The place where the Law was handed down is now lawless, and the consequences could shake the entire Middle East. The Sinai peninsula dangles like a shark's tooth between Asia and Africa, a land bridge of flat, monotonous desert in its northern half — where the army is hunting militants — giving way to mountains farther south, including a central formation that calls to mind Afghanistan's Tora Bora. The conflict that closed down St. Catherine's threatens the Suez Canal, which borders Sinai to the west and the rest of Egypt to the east. Its isolation allows extremists the room to lurk and plot that al-Qaeda enjoyed in Afghanistan before 9/11 and that jihadis enjoyed in the Anbar region during the Iraq War. "Basically, Sinai has become a failed state, or failed region — ungoverned," says Jonathan Fighel, an Israeli counterterrorism expert who advised American forces in Iraq.

But since July 3, when Defense Minister Abdul Fattah al-Sisi removed Mohamed Morsi as Egypt's elected, Islamist President, Sinai's militants have redirected their fire toward a familiar target: the state. The two have never hit it off. Mainland Egypt, defined by the Nile, regards Sinai as something apart and its population of 500,000 tribal Bedouin as second-class citizens. Cairo rules the peninsula by military governors and administers it not by bureaucrats but by police — or it did until the February 2011 day Hosni Mubarak stepped down as President, and the entire force simply vanished.

The resulting security vacuum was filled by men with guns. These included Bedouin — only too happy to operate their smuggling networks unmolested — and Islamist militants, who were the smugglers' best customers. The relationship goes a long way toward explaining the current fighting. In its northeastern corner, Sinai shares a border with Gaza — only for 13 km, but the distance is perforated with more than 1,000 tunnels. The tunnels allow Hamas, the militant Islamist group that governs Gaza, to bypass Israel's control of the enclave. They smuggle in fuel, cigarettes, cars and arms. And they are an escape route for people, including militants too radical for Hamas. When the Palestinian group cracked down on fundamentalists who tried to establish an emirate in southern Gaza three years ago, the hardest core escaped through the tunnels to Sinai.

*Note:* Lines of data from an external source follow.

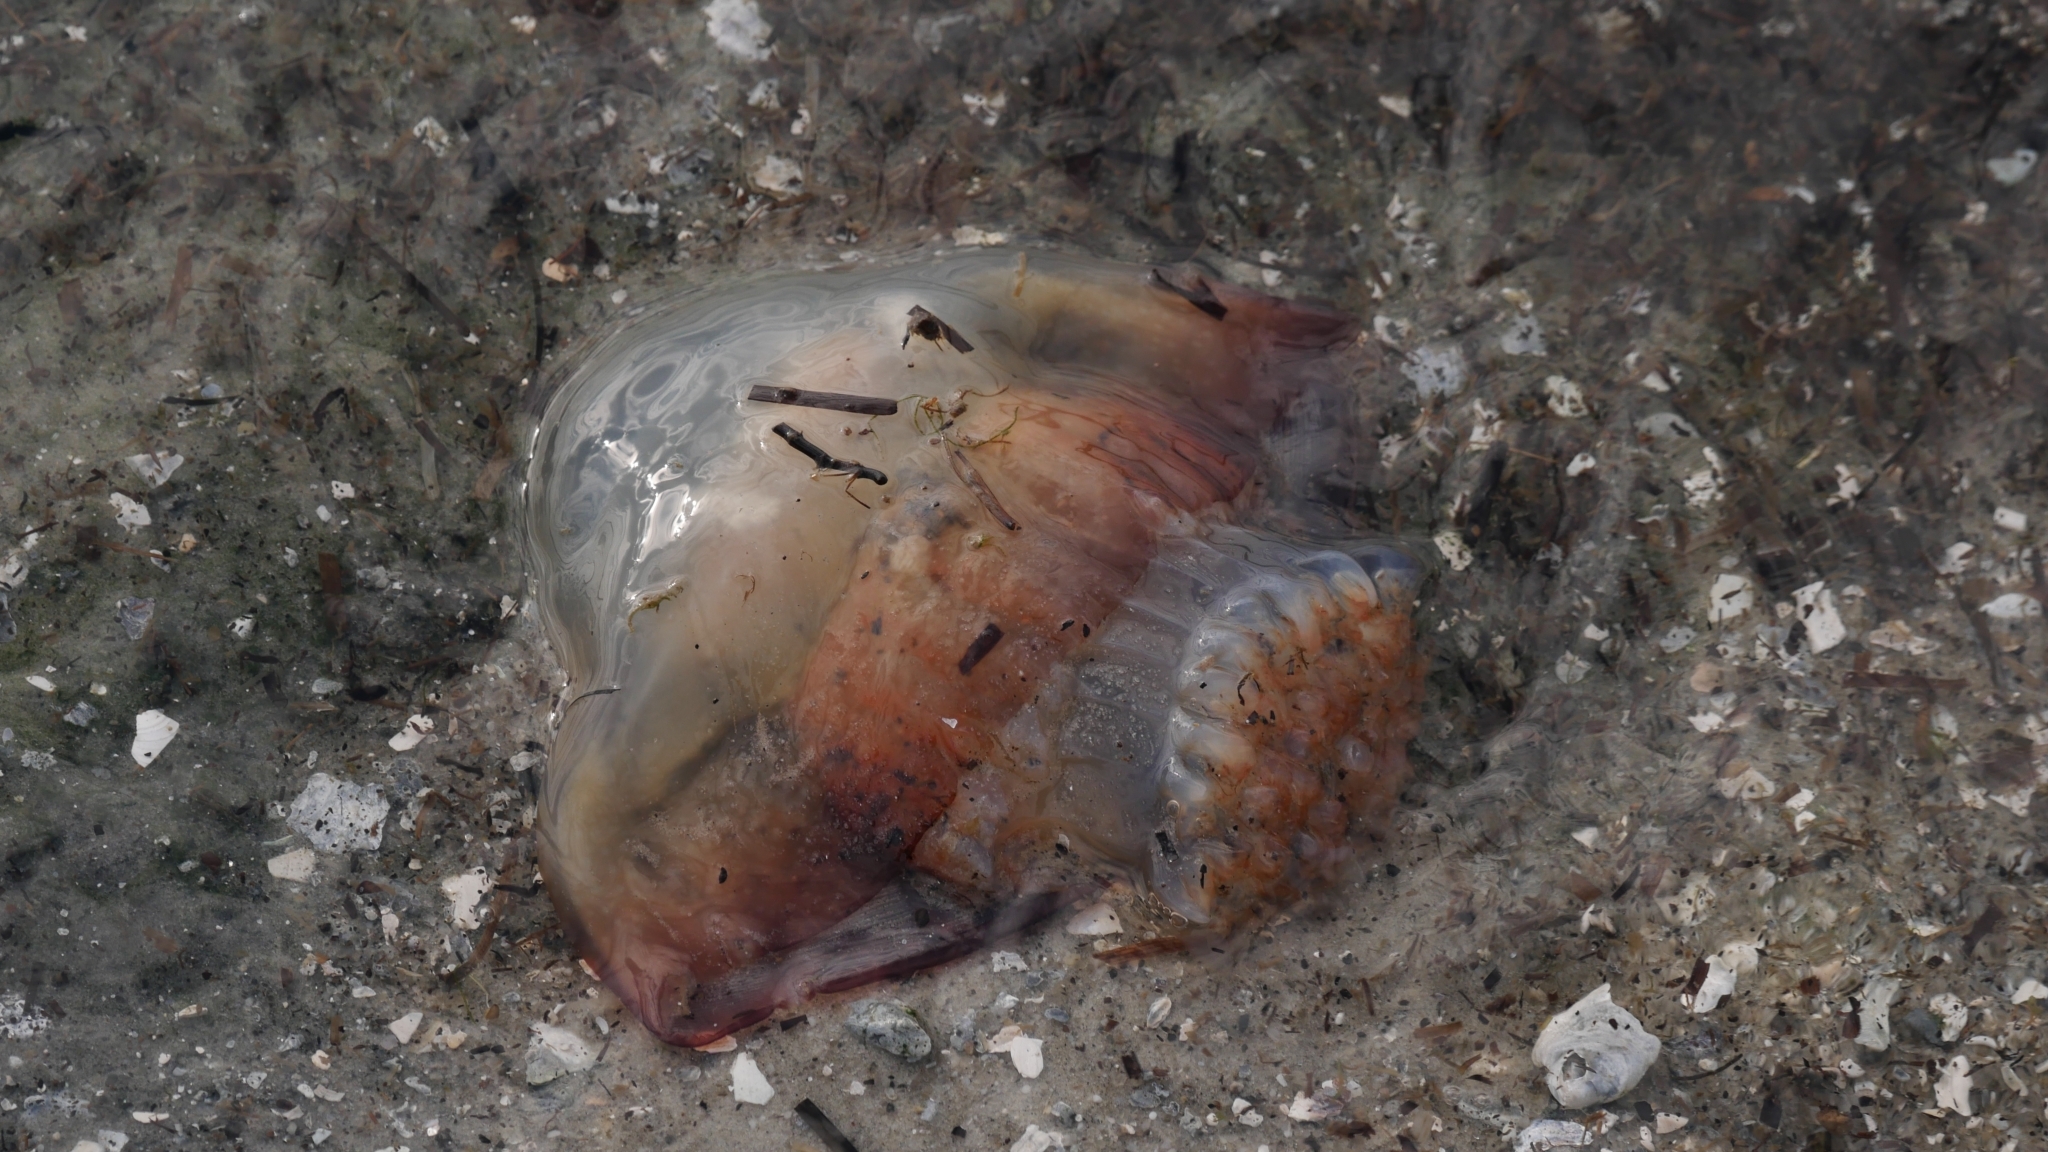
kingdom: Animalia
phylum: Cnidaria
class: Scyphozoa
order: Rhizostomeae
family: Stomolophidae
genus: Stomolophus
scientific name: Stomolophus meleagris
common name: Cabbagehead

They found the desert wastes very hospitable. Sinai already was home to a substantial militant population, many of them Bedouin coaxed toward jihad by fundamentalist imams. When Mubarak fell, their ranks were swelled by radicals who had used the ensuing chaos to escape from prison — along with political prisoners, including Morsi himself. Ramzi Mowafi, a dentist who broke out of the same jail as Morsi, once worked as a battlefield medic for Osama bin Laden in Afghanistan. Egyptian officials claim he's now emir — prince — among Sinai's bands of takfiris: militants intolerant of anyone who does not share their severe vision of Islam. The most prominent is Ansar Bayt al-Maqdis (Partisans of Jerusalem), which mounted the complex attack on an Israeli border highway in August 2011. More recently, the group was behind a Sept. 5 car bombing on the motorcade of Egypt's Interior Minister, who survived.